16. October 2005 · Comments Off on Response To A Disgruntled Reader · Categories: General, Site News, Technology

This is a response to Reader Scott’s comment to this post

Well Scott – it’s nice to see we still have you as a reader. But, if indeed you have been a reader for over two years, as you say, you must surely understand and appreciate the fact that, on this blog, we don’t mince words. If you act as a fool, you will be called a fool.

And all our readers should know that, were I referring specifically to you, Scott, I would have called you by name. But I used the generalization “some idiot” because your comment was typical of many readers (as well as callers, LttE writers, “People on the Street”, etc., to this or any other media) who seem to have a firmly established opinion, despite any evidence of knowledge, or rational evaluation, of the subject upon which they are commenting.

In the automotive field, I recall some idiot commenting on this post (Sorry, comment threads were deleted from the old MT blog.), who claimed his overboosted Supra Turbo was “better” than a Bentley Continental GT. Well, while I wouldn’t call myself an expert, particularly relative to the luminaries I have been in the presence of, I have had vast experience with tuner cars. And I can say, without reservation, that, while that idiotic reader’s Supra might have been “better” than a Bentley Continental GT in some very limited context, there is no way – NO WAY – that it would be an appropriate Bond Car – particularly to the Bond book reader, who knows that Bond’s car is not simply a pursuit and escape vehicle, but also a meditation chamber.

Anyway, Scott: First let me say that everyone is entitled to their opinion on styling. Personally, while I consider the Chrysler 300 to be visually interesting, and hardly offensive, and the Magnum a pretty great job at doing a station wagon (while not as great as the original Ford Taurus), I look at the Charger and say, “gawd, this piece came from the same people who gave us the Mercedes CLS?” So, perhaps we are in agreement there.

But now, when you talk about engineering, it’s a ‘ol difrn’t mata’. Your “fifty year-old” technology citation is, on its face, completely without merit. First, I have examples of crossflow cylinder head designs dating back to the ‘teens. And DOHC 4VPC designs were being done by Offenhauser, Duesenberg, and others, in the late ‘twenties. Bringing this to present-day, the most easily accessible crosspoint is in comparison of the Nissan Titan and the Dodge Ram 1500 Hemi (and, if you want to throw in the Ford F-150 – 5.4 Triton, with it’s SOHC 3VPC format, feel free). Obviously, upon comparison of the “technical specifications”, the Nissan’s motor is by far the most sophisticated. But, “when the rubber meets the road”, the comparison is far more muddled. In fact, at another, more obscure, crosspoint – The Jeep Grand Cherokee Hemi can lay the Porsche Cayenne to waste.

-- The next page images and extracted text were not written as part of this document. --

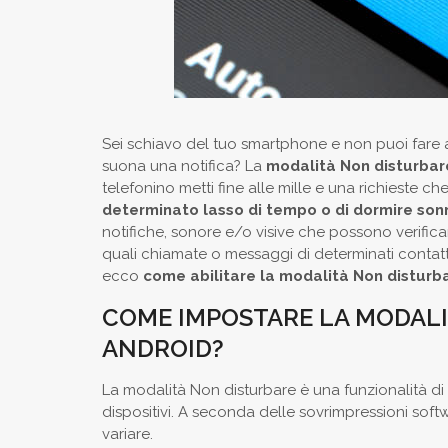
Sei schiavo del tuo smartphone e non puoi fare
suona una notifica? La
modalità Non disturbar
telefonino metti fine alle mille e una richieste c
determinato lasso di tempo o di dormire sonni
notifiche, sonore e/o visive che possono verifica
quali chiamate o messaggi di determinati contatti o
ecco
come abilitare la modalità Non disturb
COME IMPOSTARE LA MODALI
ANDROID?
La modalità Non disturbare è una funzionalità di
dispositivi. A seconda delle sovrimpressioni soft
variare.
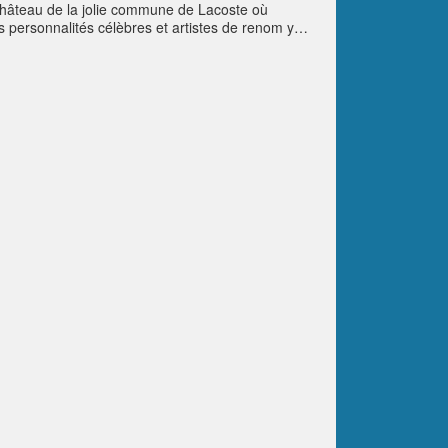
 château de la jolie commune de Lacoste où
s personnalités célèbres et artistes de renom y
arrières du château.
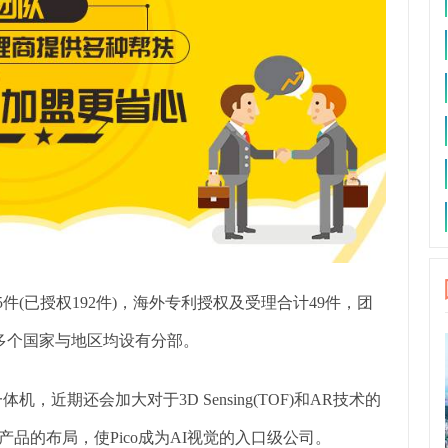
5件(已授权192件)，海外专利授权及受理合计49件，团
多个国家与地区均设有分部。
体机，近期还会加大对于3D Sensing(TOF)和AR技术的
产品的布局，使Pico成为AI视觉的入口级公司。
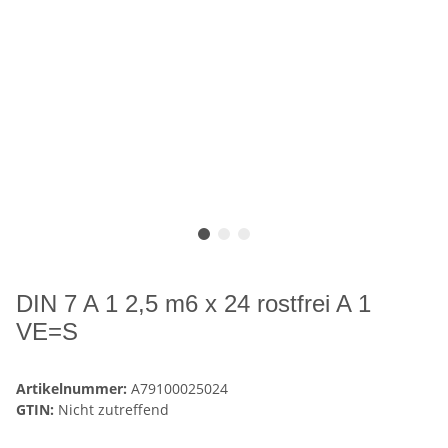
DIN 7 A 1 2,5 m6 x 24 rostfrei A 1
VE=S
Artikelnummer:
A79100025024
GTIN:
Nicht zutreffend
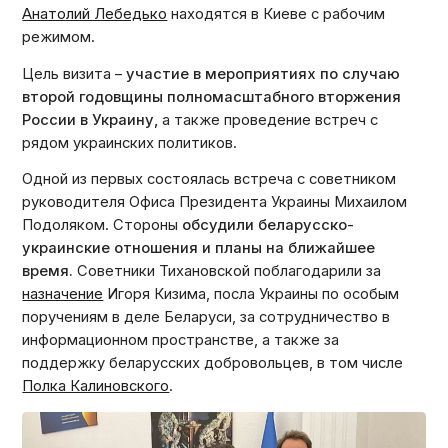
Анатолий Лебедько
находятся в Киеве с рабочим
режимом.
Цель визита –
участие в мероприятиях по случаю
второй годовщины полномасштабного вторжения
России в Украину,
а также проведение встреч с
рядом украинских политиков.
Одной из первых состоялась встреча с советником
руководителя Офиса Президента Украины Михаилом
Подоляком. Стороны
обсудили беларусско-
украинские отношения и планы на ближайшее
время.
Советники Тихановской поблагодарили за
назначение
Игоря Кизима, посла Украины по особым
поручениям в деле Беларуси, за сотрудничество в
информационном пространстве, а также за
поддержку беларусских добровольцев, в том числе
Полка Калиновского
.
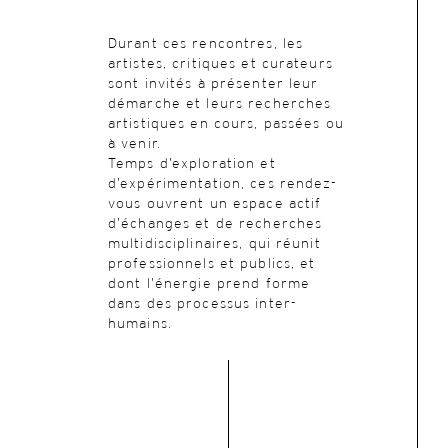
Durant ces rencontres, les
artistes, critiques et curateurs
sont invités à présenter leur
démarche et leurs recherches
artistiques en cours, passées ou
à venir.
Temps d’exploration et
d’expérimentation, ces rendez-
vous ouvrent un espace actif
d’échanges et de recherches
multidisciplinaires, qui réunit
professionnels et publics, et
dont l’énergie prend forme
dans des processus inter-
humains.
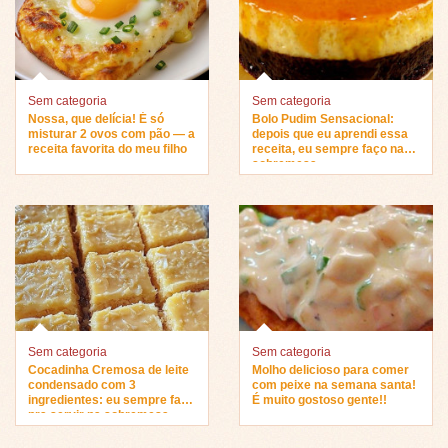
Sem categoria
Sem categoria
Nossa, que delícia! É só
Bolo Pudim Sensacional:
misturar 2 ovos com pão — a
depois que eu aprendi essa
receita favorita do meu filho
receita, eu sempre faço na
sobremesa…
Sem categoria
Sem categoria
Cocadinha Cremosa de leite
Molho delicioso para comer
condensado com 3
com peixe na semana santa!
ingredientes: eu sempre faço
É muito gostoso gente!!
pra servir na sobremesa…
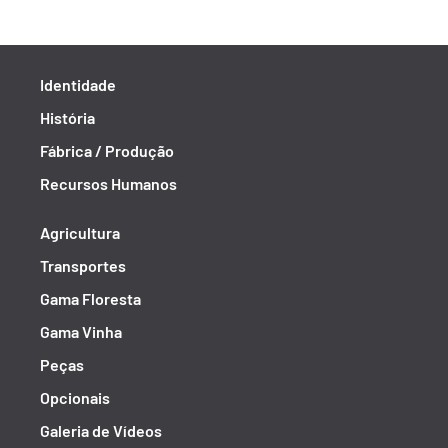
Identidade
História
Fábrica / Produção
Recursos Humanos
Agricultura
Transportes
Gama Floresta
Gama Vinha
Peças
Opcionais
Galeria de Vídeos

But, when you talk about It’s a Hemi, you are not talking about technology, you are talking about icons, And I can assure you – my mother had a ’56 Imperial Crown, and I had a ’67 GTX – Hemi is a powerful icon in American car (and popular) culture. And I can also assure you that, in today’s dismal family sedan market (from which America’s PDs prefer to draw their petrol/pursuit vehicles), the Chrysler LX platform (300, Magnum, Charger) stands a good chance of achieving iconic status itself.